* [TO DO]:
All lines in the data bearing the string "with" should be identified and copied.

Collected data entries:
BEGIN

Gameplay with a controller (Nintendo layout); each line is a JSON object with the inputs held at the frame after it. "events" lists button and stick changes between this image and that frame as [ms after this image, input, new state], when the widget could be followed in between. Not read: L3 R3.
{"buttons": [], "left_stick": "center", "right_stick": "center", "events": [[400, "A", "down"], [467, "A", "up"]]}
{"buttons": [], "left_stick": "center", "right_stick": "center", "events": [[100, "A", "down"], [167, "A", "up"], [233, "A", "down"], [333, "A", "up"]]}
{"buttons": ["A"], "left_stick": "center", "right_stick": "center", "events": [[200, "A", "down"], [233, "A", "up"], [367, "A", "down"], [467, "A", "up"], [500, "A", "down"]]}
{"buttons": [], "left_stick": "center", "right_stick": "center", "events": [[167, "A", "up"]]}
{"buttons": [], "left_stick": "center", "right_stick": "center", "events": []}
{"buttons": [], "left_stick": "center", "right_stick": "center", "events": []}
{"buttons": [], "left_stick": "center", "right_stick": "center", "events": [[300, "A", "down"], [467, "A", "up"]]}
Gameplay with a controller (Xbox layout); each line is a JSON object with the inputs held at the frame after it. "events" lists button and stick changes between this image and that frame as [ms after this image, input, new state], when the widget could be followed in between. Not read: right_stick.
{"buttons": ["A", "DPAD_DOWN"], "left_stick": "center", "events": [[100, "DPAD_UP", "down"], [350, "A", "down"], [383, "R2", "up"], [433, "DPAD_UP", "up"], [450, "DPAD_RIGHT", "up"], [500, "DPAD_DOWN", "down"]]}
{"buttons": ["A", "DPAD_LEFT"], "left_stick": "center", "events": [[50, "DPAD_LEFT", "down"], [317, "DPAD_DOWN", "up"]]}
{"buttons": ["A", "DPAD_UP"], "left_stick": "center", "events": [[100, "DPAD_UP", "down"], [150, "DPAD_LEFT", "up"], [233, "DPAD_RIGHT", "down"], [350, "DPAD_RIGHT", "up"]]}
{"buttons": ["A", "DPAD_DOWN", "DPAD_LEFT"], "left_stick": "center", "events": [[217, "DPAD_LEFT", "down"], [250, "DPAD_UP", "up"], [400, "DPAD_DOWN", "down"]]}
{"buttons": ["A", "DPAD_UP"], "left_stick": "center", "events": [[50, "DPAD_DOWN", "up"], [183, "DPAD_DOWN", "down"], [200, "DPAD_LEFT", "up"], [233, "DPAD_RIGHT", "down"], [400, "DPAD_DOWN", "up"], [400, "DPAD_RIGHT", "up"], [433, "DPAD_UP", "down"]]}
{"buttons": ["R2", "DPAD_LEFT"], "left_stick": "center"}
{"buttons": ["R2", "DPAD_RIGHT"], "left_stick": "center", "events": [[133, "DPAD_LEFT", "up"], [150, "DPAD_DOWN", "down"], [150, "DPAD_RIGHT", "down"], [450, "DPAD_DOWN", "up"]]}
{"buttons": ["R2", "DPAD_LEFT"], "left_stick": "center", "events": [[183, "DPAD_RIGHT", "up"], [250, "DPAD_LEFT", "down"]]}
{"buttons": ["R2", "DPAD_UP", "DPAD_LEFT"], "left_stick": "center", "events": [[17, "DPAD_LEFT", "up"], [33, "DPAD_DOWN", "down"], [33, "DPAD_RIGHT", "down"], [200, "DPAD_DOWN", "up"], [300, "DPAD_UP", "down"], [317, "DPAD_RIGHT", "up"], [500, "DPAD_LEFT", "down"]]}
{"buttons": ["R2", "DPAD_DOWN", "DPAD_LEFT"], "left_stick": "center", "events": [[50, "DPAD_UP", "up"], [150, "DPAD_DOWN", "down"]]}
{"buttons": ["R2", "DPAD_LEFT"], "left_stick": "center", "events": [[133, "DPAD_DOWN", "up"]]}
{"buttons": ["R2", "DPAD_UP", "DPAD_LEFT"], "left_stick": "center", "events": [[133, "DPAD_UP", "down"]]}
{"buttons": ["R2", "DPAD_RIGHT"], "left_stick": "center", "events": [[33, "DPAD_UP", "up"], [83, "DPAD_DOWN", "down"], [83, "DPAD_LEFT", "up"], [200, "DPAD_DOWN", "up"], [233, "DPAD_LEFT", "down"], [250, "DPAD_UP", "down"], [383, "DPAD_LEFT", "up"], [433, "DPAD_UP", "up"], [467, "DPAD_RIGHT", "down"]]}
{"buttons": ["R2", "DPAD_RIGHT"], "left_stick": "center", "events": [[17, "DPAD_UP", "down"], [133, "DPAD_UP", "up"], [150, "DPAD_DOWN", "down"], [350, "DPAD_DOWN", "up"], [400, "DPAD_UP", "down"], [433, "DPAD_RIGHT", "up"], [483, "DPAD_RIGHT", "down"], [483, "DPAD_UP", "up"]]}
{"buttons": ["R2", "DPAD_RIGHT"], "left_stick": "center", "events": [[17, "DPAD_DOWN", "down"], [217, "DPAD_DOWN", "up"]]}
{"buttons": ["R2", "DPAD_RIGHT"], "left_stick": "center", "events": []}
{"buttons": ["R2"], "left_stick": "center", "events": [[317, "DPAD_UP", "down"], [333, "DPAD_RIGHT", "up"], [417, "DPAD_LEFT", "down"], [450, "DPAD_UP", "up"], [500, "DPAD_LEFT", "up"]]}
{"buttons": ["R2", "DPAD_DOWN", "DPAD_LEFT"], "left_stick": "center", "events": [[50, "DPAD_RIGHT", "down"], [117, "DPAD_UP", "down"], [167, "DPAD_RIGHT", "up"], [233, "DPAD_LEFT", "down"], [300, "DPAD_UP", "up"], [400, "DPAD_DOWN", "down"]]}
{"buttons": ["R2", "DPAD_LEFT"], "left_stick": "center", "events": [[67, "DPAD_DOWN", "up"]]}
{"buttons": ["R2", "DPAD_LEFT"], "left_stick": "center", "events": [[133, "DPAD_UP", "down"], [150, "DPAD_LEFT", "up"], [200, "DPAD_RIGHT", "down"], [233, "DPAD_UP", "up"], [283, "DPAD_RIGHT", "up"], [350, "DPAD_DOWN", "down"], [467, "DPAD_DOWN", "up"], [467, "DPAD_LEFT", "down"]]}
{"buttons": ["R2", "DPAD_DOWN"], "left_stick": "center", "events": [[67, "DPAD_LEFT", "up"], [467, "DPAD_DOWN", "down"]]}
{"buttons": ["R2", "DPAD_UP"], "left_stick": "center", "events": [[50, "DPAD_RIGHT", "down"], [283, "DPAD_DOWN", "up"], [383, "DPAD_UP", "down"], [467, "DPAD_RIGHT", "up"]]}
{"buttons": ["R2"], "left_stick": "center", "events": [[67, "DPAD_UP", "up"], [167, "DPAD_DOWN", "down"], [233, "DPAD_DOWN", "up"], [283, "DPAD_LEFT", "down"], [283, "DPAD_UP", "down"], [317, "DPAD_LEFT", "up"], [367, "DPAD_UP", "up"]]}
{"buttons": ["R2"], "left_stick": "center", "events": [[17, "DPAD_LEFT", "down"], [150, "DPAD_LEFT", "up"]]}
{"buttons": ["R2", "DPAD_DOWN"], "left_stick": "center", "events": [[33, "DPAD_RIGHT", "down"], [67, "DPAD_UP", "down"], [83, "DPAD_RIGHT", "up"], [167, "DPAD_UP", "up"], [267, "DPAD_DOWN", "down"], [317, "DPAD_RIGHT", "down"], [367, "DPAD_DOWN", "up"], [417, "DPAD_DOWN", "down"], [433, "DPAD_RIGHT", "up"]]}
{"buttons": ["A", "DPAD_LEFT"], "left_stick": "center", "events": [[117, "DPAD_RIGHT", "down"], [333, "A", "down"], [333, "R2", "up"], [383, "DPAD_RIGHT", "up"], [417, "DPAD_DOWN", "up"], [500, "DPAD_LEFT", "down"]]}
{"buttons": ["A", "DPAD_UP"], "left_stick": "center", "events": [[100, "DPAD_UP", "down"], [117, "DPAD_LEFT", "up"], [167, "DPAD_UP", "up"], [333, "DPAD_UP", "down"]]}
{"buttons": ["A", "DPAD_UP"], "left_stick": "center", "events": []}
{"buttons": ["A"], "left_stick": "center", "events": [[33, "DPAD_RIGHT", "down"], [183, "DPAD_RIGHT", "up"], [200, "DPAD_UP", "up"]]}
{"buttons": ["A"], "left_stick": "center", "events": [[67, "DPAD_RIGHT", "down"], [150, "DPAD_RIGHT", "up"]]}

END

* [SOLUTION FOR THIS PROBLEM]:
Gameplay with a controller (Nintendo layout); each line is a JSON object with the inputs held at the frame after it. "events" lists button and stick changes between this image and that frame as [ms after this image, input, new state], when the widget could be followed in between. Not read: L3 R3.
Gameplay with a controller (Xbox layout); each line is a JSON object with the inputs held at the frame after it. "events" lists button and stick changes between this image and that frame as [ms after this image, input, new state], when the widget could be followed in between. Not read: right_stick.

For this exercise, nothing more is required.